C’est d’ailleurs au cours d’un voyage réel en train en 1897 en Italie vers le cœur de l’art qu’il pose les fondements de la psychanalyse. Le train devient son mode de transport et de transfert vers l’art et vers l’inconscient. Il associe en quelque sorte l’art de voyager et l’art de psychanalyser, le voyage intérieur n’étant accessible que par des boucles et des détours parfois sinueux, des égarements aussi.

De quelle manière un analysant va-t-il évoquer le paysage ? Sera-t-il mobile, changeant, coloré, contrasté ou plutôt répétitif et figé ? Quelles images apparaîtront ?

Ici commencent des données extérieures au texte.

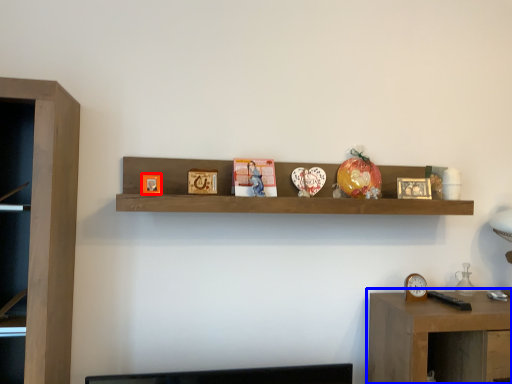
Question: Which object appears closest to the camera in this image, picture frame (highlighted by a red box) or table (highlighted by a blue box)?

Choices:
 (A) picture frame
 (B) table

Answer: (B)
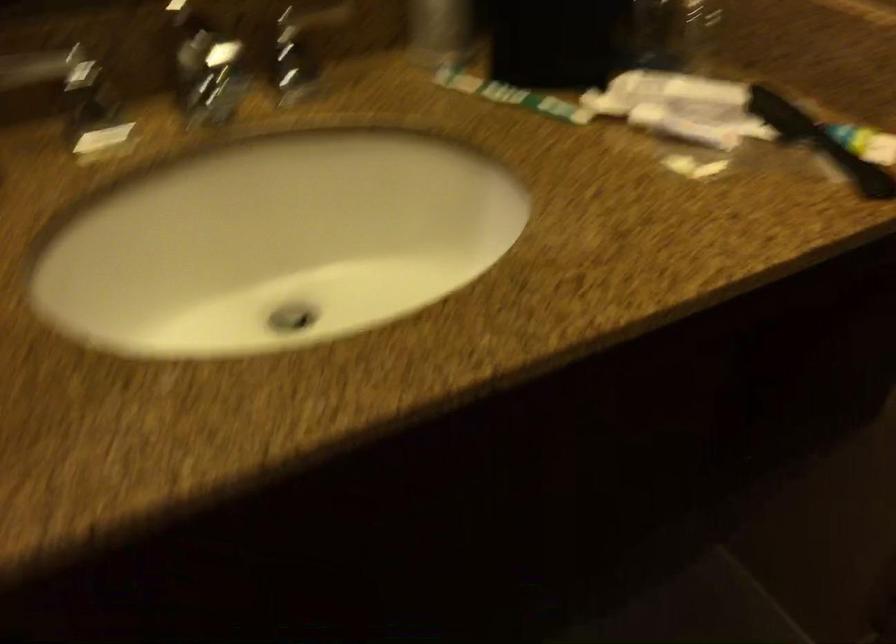
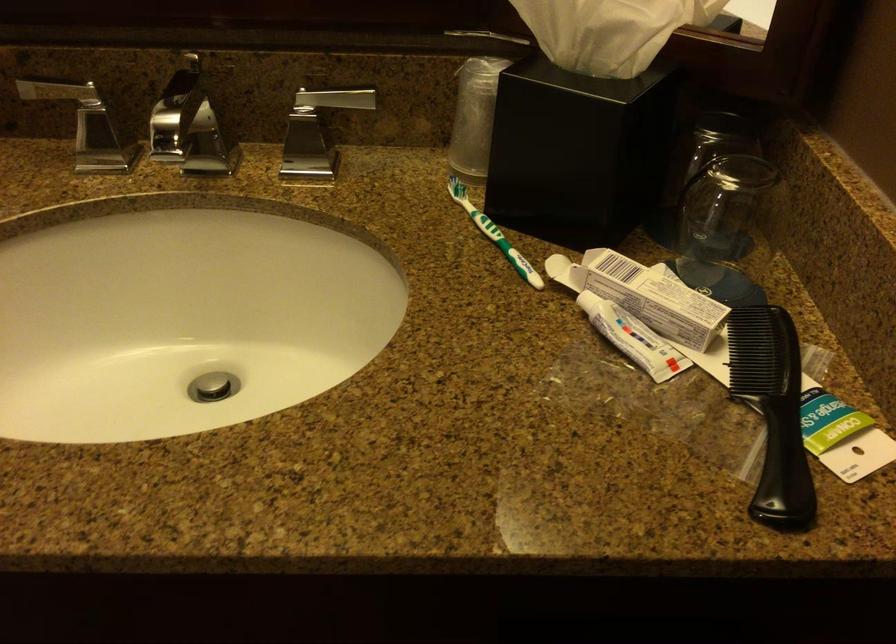
Find the pixel in the second image that matches point (520, 91) in the first image.

(494, 234)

Le voyage est une expérience de séparation et de transformation interne qui se produit à travers la rupture spatiale et temporelle que crée, par exemple, un voyage en train. Il comporte sa part d’excitation et d’angoisse telle une figure du désir et de la pulsion susceptible d’animer et de contrarier tout un chacun. Voyager suppose de se mouvoir vers l’ailleurs, vers d’autres lieux qui se créent avec le déplacement.

Se mouvoir vers une terre étrangère, l’inconscient, dans le voyage introspectif.

L’expédition intérieure est une sorte de dégagement et peut être d’exil. Se dégager du familier, d’une histoire, d’une enfance, d’un passé, d’une lignée pour être en mesure d’y revenir sans les entraves.

Le voyage est proche aussi, sur certains points, du travail de deuil et de perte permettant l’accès à une possible passagereté et à de nouveaux lieux psychiques. Proche de l’expérience d’un lâcher prise permettant de vivre la fugacité d’un mouvement, d’un moment sans y rester mélancoliquement englué.

Et pourtant, la psychanalyse demande du temps et travaille avec le temps car l’inconscient ne se saisit pas en temps réel dans l’immédiateté et l’instantanéité dont notre époque est friande.

L’inconscient se saisit avec le temps, un travail de traduction, un processus de deuil créant l’histoire et l’historique, le passage de l’original au traduit, de l’image aux mots, du visuel à l’oral.

Une psychanalyse est un don de temps et de délai, de suspension, d’attente mais aussi d’indispensable après-coup.